TASK REQUIREMENTS:
**A)** In the text on Rabbi Yochanan ben Zakai, who suggested that his disciples hide him in a coffin?
**B)** Reproduce word for word the part of the text on Rabbi Yochanan ben Zakai that opens with the words containing "However, it required" and closes with "lands of exile.".
**C)** Summarize the text on Rabbi Yochanan ben Zakai in two sentences.

Rabbi Yochanan ben Zakai and the “Portable Fatherland”
In a fascinating narrative in the Talmudic tractate of Gitin (56b), we are told that Rabbi Yochanan ben Zakai, outstanding leader of the Jewish people during the days in which the Roman Empire invaded the land of Israel, was confronted with a question of life and death. Vespasian, who would soon become the new Roman emperor, had brought the Jews to total exhaustion after years of intensive battles. Yerushalayim had fallen, people were dying, there was nothing to eat and complete despair had overtaken the Jewish community. At any moment the (second) Temple would be destroyed. There was no way the Jews could rid themselves of the enemy, and only one question remained. Do they surrender and save whatever could be salvaged, or do they fight until the death without any hope or future?
Rabbi Yochanan, no doubt a “moderate”, made a crucial decision which would save Judaism for all centuries and signal a great message to all future Jews. He asked to see Vespasian. Following the suggestion of Rabbi Yochanan’s nephew Aba Sikra, his disciples hid him in a coffin, smuggled him out of the besieged city of Yerushalayim and brought him to the future emperor. When asked why he came to see Vespasian, Rabbi Yochanan responded that the Jews were willing to surrender, on one major condition: “Give me Yavne and its sages.” (The city of Yavne was known to be the home of many influential sages, the center of Jewish learning and the seat of an outstanding Beth Din – rabbinical court.)
This seemed to be a minor request and Vespasian agreed, seeing no harm in such a humble petition. Little did he know that this agreement ultimately led to the Jews outliving the Romans for thousands of years. Nor did the Jews who opposed this capitulation to Rome realize that Rabbi Yochanan’s agreement with Vespasian was not a sign of weakness but in fact a heroic deed resulting in a splendid victory.
What Rabbi Yochanan understood was that the issue of Jewish survival was not dependant on the possession of the land of Israel, nor on an army, but rather on an identity and an ideology. While in the case of any other nation the possession of a country would be crucial and without it there would be no chance for survival, regarding the Jewish people this would not be true. Although Rabbi Yochanan did not deny the centrality of the land of Israel, he knew that Jews could continue to be a people even without a land. It would be dangerous and far from ideal. It would cause unparalleled harm and bring the Jewish people to the edge of its survival capacity. But if needed, it would work.
However, it required a most unconventional move which would turn the Jewish people on its head. It needed the creation of what Heinrich Heine called a “portable fatherland.” This “land” was to be created from the very components of which the old covenant with God was made: the Torah. It would allow the Jewish people to carry this portable country, in the form of the biblical text, into the lands of exile.
Rabbi Yochanan realized that it was not the land of Israel which had given birth to the Torah, but that the Torah had given birth to the uniqueness of the land. In fact, it was not so much the love of the land which motivated the Jews to stay Jews, but rather the ongoing love affair, one of the greatest of all time, with a single text.

RECORDED INFORMATION:

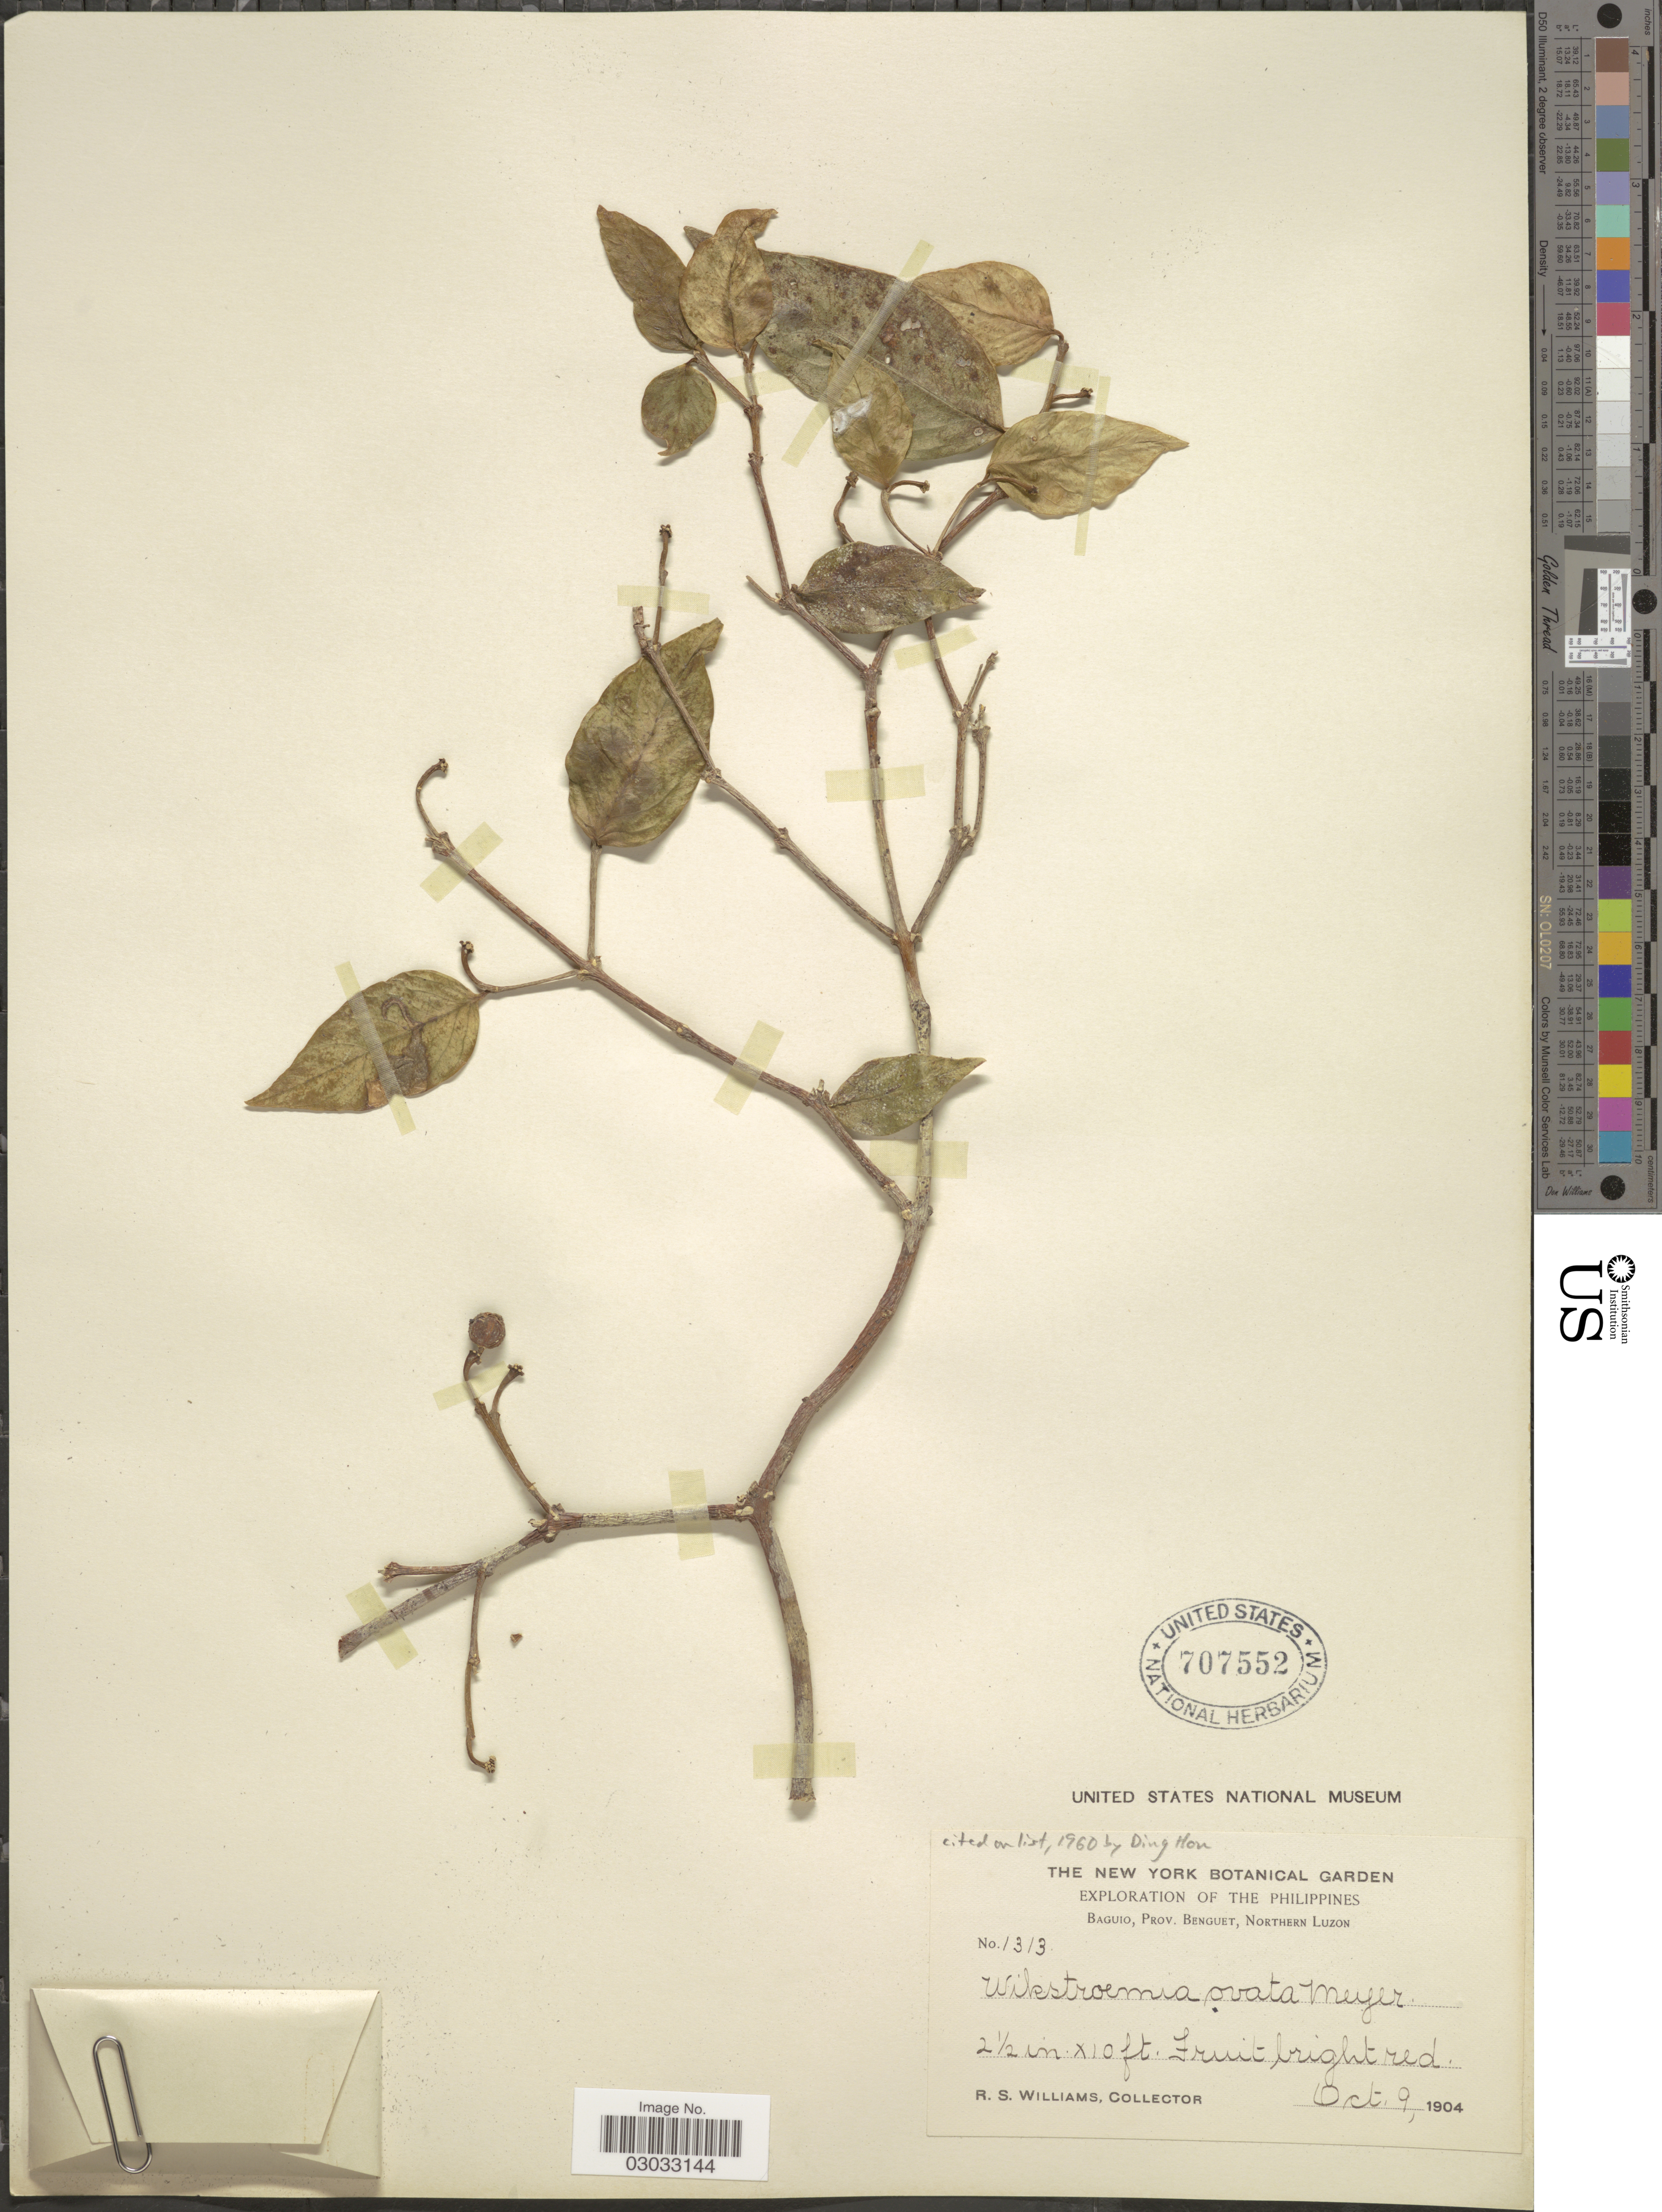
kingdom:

ANSWER SET:
**A)** His nephew, Aba Sikra.

**B)**
However, it required a most unconventional move which would turn the Jewish people on its head. It needed the creation of what Heinrich Heine called a “portable fatherland.” This “land” was to be created from the very components of which the old covenant with God was made: the Torah. It would allow the Jewish people to carry this portable country, in the form of the biblical text, into the lands of exile.

**C)** During the Roman siege of Yerushalayim, Rabbi Yochanan ben Zakai was smuggled out in a coffin to Vespasian and offered the Jews' surrender on one condition, "Give me Yavne and its sages," which Vespasian granted as harmless. Rabbi Yochanan understood that Jewish survival depended not on the land or an army but on identity and ideology, so the Torah could serve as a "portable fatherland" carried into the lands of exile.